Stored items

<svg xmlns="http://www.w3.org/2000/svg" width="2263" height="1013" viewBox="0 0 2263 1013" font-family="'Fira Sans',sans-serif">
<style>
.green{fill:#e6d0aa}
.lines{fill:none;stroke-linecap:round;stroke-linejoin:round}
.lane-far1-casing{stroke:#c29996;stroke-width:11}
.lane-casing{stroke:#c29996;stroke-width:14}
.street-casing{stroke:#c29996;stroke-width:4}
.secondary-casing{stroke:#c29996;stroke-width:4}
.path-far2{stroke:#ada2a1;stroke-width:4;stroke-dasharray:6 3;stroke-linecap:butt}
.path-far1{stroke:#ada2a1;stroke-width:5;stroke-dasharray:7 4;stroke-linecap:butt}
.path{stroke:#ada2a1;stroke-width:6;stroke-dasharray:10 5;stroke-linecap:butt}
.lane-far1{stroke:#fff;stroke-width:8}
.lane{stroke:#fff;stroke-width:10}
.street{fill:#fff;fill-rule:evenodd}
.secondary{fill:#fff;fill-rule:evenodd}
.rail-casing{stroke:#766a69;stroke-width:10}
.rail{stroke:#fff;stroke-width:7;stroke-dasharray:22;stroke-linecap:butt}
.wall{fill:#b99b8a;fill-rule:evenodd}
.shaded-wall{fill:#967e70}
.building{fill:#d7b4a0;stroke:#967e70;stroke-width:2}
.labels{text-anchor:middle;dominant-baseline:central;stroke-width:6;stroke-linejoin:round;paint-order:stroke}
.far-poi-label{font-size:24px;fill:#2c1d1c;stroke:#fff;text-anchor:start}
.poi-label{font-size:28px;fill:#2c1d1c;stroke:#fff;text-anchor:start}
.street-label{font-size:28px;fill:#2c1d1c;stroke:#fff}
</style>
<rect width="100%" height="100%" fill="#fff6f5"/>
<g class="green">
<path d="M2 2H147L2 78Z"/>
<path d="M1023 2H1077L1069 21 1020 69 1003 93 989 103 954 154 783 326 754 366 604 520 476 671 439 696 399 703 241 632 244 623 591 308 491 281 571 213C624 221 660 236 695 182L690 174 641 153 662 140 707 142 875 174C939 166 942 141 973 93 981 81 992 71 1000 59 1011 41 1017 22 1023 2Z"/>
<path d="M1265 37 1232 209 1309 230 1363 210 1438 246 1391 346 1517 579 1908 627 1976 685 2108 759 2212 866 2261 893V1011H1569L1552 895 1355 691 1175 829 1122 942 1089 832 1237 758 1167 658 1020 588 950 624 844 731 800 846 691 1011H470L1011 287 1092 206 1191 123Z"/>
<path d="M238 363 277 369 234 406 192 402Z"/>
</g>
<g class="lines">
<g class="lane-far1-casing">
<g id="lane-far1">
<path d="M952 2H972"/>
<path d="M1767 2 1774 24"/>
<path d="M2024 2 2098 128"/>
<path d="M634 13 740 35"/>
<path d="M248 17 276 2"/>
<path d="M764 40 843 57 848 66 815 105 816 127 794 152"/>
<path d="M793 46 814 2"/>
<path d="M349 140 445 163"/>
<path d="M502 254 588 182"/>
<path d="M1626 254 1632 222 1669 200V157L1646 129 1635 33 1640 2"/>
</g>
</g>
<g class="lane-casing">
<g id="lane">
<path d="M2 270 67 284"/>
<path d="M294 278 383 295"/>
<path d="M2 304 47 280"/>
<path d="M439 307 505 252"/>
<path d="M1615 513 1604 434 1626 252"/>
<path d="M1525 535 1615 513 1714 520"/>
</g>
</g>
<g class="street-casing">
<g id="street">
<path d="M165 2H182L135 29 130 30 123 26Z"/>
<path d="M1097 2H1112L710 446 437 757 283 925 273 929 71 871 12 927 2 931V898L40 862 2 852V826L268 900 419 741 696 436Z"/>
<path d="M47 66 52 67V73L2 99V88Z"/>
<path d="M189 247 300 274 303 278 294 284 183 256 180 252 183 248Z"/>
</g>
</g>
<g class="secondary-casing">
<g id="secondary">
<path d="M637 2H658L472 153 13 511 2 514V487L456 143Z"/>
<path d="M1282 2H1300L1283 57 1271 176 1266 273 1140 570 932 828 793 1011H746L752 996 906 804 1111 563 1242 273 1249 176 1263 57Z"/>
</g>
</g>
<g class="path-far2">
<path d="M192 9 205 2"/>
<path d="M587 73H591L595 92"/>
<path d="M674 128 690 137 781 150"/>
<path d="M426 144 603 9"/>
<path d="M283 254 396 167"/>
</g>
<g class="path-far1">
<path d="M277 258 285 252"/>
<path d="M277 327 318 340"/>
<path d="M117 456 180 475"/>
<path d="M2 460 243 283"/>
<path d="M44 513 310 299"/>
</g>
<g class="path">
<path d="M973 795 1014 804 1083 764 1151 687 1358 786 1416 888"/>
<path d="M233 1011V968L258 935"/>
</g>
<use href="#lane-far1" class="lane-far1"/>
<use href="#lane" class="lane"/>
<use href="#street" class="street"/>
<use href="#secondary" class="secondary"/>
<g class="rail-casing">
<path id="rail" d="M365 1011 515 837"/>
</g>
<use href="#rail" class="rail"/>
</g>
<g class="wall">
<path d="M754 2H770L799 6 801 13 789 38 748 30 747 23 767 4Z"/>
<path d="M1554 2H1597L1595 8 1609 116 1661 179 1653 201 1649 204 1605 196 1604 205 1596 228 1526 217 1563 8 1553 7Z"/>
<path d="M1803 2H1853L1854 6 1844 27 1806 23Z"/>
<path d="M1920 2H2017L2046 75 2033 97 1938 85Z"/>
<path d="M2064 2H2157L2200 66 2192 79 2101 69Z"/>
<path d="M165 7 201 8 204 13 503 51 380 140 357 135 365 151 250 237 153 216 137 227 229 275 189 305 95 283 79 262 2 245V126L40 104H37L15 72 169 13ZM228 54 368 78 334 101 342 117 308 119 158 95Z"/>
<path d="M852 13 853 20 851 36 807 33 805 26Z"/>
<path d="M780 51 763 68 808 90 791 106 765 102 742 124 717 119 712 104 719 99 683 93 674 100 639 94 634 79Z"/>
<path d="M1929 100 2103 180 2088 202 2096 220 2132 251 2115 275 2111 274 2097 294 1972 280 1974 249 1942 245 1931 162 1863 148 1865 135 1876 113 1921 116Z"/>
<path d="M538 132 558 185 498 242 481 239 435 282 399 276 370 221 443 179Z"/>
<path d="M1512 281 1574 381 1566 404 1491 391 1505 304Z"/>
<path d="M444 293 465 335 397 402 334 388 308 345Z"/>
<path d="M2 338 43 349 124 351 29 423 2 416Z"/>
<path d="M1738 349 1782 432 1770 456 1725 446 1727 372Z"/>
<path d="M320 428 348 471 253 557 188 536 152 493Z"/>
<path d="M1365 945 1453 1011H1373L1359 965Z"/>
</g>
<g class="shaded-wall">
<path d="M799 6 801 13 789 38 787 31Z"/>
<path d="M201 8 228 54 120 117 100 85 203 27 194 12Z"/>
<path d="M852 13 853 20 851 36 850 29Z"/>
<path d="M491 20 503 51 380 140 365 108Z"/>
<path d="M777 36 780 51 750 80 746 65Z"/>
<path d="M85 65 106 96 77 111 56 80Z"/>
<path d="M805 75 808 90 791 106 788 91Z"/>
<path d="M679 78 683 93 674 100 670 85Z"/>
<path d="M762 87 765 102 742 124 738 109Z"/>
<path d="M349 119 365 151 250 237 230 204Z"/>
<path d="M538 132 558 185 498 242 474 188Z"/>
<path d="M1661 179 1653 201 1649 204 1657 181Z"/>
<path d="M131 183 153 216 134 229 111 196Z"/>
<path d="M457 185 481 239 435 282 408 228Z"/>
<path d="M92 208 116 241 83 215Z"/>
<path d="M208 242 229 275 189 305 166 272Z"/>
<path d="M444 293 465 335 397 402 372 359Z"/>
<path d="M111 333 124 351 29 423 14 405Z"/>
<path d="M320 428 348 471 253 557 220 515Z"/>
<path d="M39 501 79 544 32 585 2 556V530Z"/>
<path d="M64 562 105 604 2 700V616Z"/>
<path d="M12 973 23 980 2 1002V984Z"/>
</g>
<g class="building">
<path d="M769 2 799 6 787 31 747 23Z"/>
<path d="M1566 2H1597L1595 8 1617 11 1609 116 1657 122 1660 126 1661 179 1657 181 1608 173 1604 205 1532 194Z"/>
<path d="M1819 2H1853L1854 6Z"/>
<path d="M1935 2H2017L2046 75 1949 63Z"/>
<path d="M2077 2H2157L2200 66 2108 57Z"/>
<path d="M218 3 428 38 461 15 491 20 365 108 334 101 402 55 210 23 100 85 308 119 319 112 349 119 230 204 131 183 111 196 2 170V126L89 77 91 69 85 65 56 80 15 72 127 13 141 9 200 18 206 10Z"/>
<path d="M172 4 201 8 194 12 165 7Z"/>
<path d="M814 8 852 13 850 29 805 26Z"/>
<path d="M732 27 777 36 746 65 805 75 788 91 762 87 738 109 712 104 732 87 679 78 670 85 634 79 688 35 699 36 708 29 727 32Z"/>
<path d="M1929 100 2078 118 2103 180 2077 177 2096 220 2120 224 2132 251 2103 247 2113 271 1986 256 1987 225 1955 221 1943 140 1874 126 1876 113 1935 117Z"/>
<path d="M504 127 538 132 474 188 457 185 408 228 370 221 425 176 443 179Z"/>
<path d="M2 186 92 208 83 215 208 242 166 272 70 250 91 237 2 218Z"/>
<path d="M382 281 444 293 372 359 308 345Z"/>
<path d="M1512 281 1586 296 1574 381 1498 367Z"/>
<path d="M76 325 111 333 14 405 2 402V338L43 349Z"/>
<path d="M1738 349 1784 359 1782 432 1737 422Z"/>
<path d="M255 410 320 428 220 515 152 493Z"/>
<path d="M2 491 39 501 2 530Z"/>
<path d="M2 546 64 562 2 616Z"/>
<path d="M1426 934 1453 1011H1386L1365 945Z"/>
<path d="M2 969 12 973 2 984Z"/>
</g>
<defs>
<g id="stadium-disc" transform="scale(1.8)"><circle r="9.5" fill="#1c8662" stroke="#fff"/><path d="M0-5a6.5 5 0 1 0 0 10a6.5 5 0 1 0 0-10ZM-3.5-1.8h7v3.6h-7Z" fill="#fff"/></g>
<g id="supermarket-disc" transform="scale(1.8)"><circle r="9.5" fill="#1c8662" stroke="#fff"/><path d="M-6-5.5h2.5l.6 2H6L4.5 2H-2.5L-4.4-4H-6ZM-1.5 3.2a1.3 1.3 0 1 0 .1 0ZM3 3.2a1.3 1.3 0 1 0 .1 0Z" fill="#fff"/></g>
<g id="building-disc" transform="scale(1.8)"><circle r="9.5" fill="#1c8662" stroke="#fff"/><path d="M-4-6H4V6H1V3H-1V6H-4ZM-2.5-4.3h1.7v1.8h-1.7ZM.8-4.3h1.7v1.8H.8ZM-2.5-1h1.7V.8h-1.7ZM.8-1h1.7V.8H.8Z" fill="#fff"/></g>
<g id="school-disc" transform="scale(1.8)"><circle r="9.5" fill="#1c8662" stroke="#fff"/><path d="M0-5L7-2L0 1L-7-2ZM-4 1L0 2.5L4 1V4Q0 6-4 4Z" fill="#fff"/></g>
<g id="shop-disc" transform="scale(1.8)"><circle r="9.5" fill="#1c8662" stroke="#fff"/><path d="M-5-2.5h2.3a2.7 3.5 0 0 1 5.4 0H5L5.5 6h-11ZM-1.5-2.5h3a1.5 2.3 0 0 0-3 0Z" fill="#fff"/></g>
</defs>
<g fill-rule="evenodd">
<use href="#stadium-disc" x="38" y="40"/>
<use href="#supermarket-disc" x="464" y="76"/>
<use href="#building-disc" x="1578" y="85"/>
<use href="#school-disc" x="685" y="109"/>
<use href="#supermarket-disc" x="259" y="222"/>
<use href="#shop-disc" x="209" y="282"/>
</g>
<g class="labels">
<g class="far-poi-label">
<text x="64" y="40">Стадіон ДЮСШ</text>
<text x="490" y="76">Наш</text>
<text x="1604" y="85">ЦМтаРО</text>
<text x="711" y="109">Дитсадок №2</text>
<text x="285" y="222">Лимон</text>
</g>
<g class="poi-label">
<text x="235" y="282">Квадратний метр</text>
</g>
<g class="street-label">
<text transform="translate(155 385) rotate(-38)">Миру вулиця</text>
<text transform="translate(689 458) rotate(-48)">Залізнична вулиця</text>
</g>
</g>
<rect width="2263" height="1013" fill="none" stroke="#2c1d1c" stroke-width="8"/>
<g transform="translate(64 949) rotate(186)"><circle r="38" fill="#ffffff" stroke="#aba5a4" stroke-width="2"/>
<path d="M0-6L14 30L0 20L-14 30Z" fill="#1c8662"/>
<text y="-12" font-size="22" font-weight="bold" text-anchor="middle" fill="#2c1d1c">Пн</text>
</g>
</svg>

The task: Wherever "rule" occurs in the entries above, copy the line it sits on.

Response to the exercise:
.street{fill:#fff;fill-rule:evenodd}
.secondary{fill:#fff;fill-rule:evenodd}
.wall{fill:#b99b8a;fill-rule:evenodd}
<g fill-rule="evenodd">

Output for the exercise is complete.